Qualifications and Education Requirements
- Minimum of Bachelor of Science or preferred advanced health care discipline degree (PharmD, PhD, Master of Science, etc.) or equivalent qualification.
- Minimum of 3 years in the pharmaceutical industry with at least 1 of those years in regulatory affairs.
- Excellent organizational, interpersonal, verbal, and written communication skills, strong grammar, and proofreading/editing skills, and MS Office skills are required.
- Ability to work independently with minimal supervision in a fast-paced deadline-driven environment.
- Keen attention to detail.
- Ability to rapidly adapt to changing environment and circumstances requiring flexibility, tolerance, and great sense of urgency while ensuring that all cGMP and regulatory requirements are met.
- Ability to successfully communicate, negotiate, and influence regulatory strategy to key stakeholders.

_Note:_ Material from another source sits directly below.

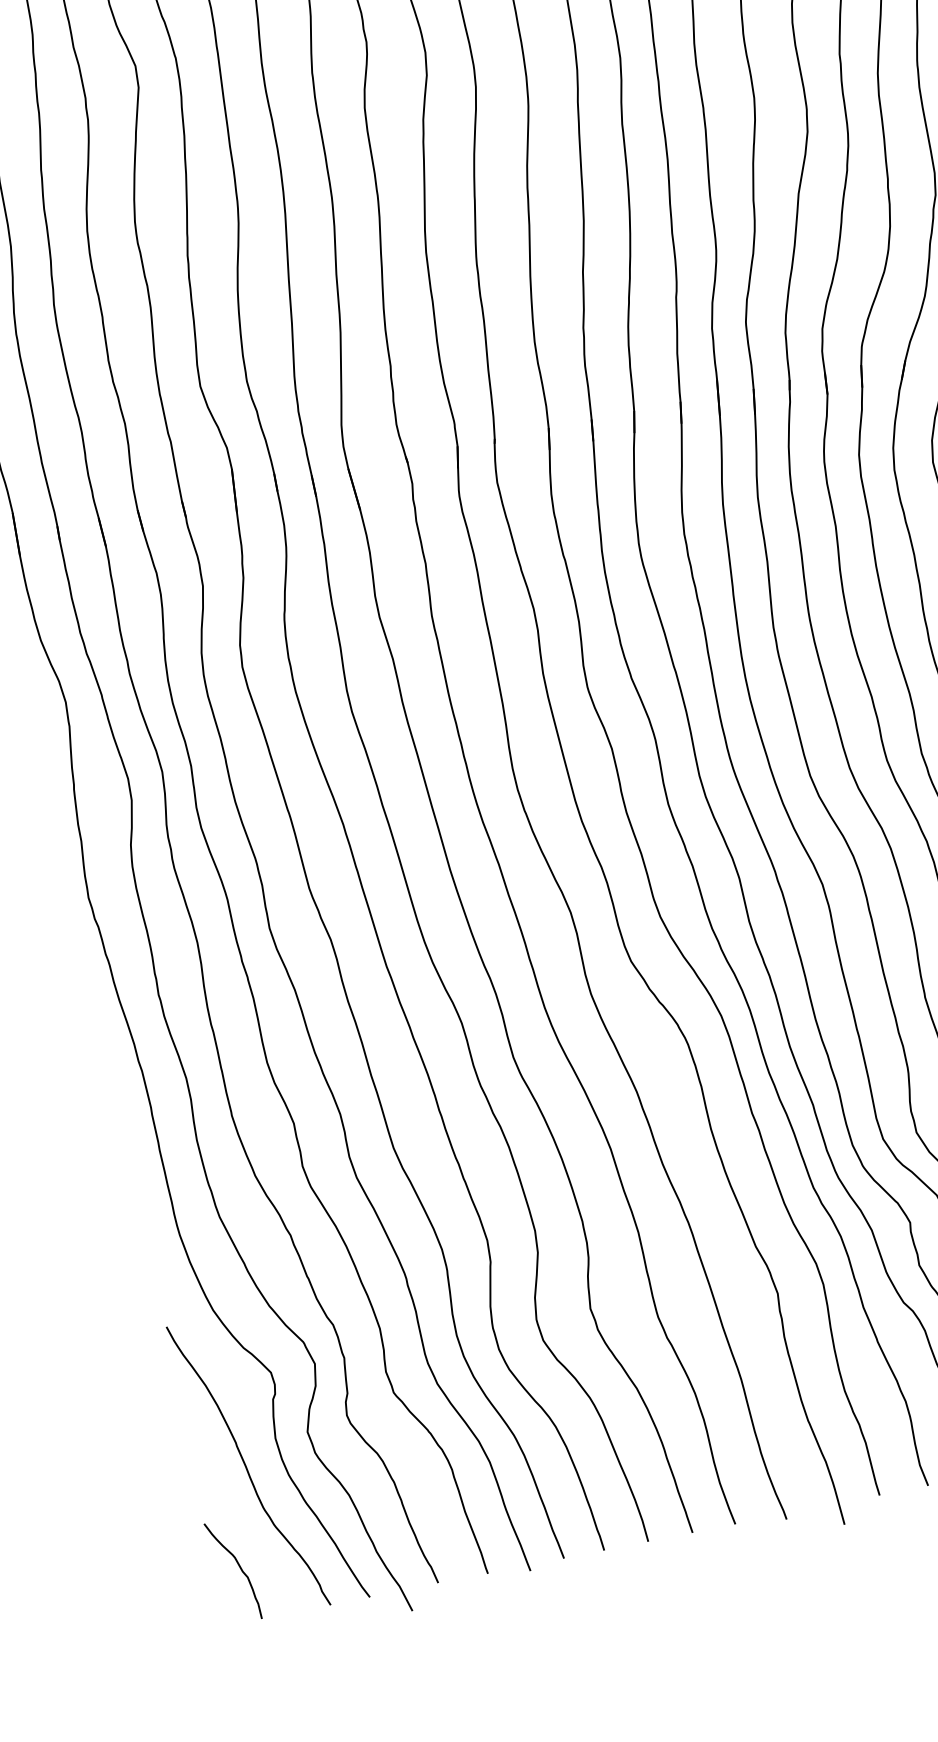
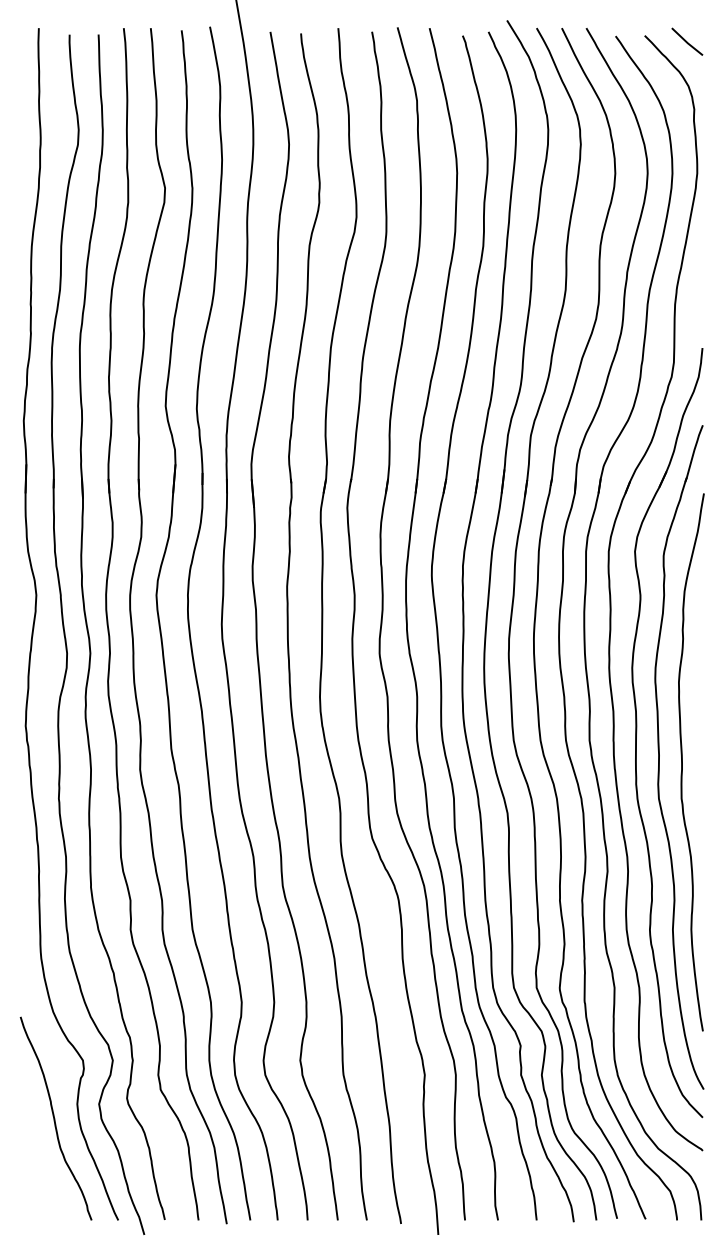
curve: (239, 1568) -> (36, 1184), removed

Physical & Mental Requirements
- Must be able to sit for long periods of time.
- While performing the duties of this job, the employee is frequently required to stand; walk; sit; talk and/or hear.
- May occasionally climb stairs and/or ride elevators.

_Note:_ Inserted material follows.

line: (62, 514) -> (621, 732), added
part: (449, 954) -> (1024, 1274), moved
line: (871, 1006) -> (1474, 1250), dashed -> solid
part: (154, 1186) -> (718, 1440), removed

- The employee must occasionally lift and/or move up to 25 pounds.
- Employee must be able to manipulate keyboard, operate a telephone and hand-held devices.
- Other miscellaneous job duties as required.
Benefits We Offer
- Unlock Your Earning Potential: Competitive compensation package including an annual bonus based on company performance.
- Sales - In lieu of annual bonuses, incentive compensation program that allows you to earn more - even over plan.
- Fuel Your Success: Car reimbursement program and gas card for both business and personal use.
- Comprehensive Health Coverage: Excellent medical, dental, vision, and prescription coverage.
- Flexibility for Your Lifestyle: Hybrid work model allowing you to work two days from home and three days in the office.
- Invest in Your Future: Retirement Savings Plan (401K) with a match up to 5%.
- Time Off That Counts: Generous time off policy including up to 15 vacation days annually + rollover (up to 40 hours) as well as five sick/wellness days.
- Meaningful Time with Your Loved Ones: Extra week off between Christmas and New Year’s.
- Enjoy the Holidays: Recognition of 13 holidays throughout the year.
- Invest in Your Education: Tuition reimbursement for undergraduate and graduate level courses or certifications.
- Recognize and Be Recognized: Peer recognition platform for celebrating achievements and receiving recognition for outstanding work.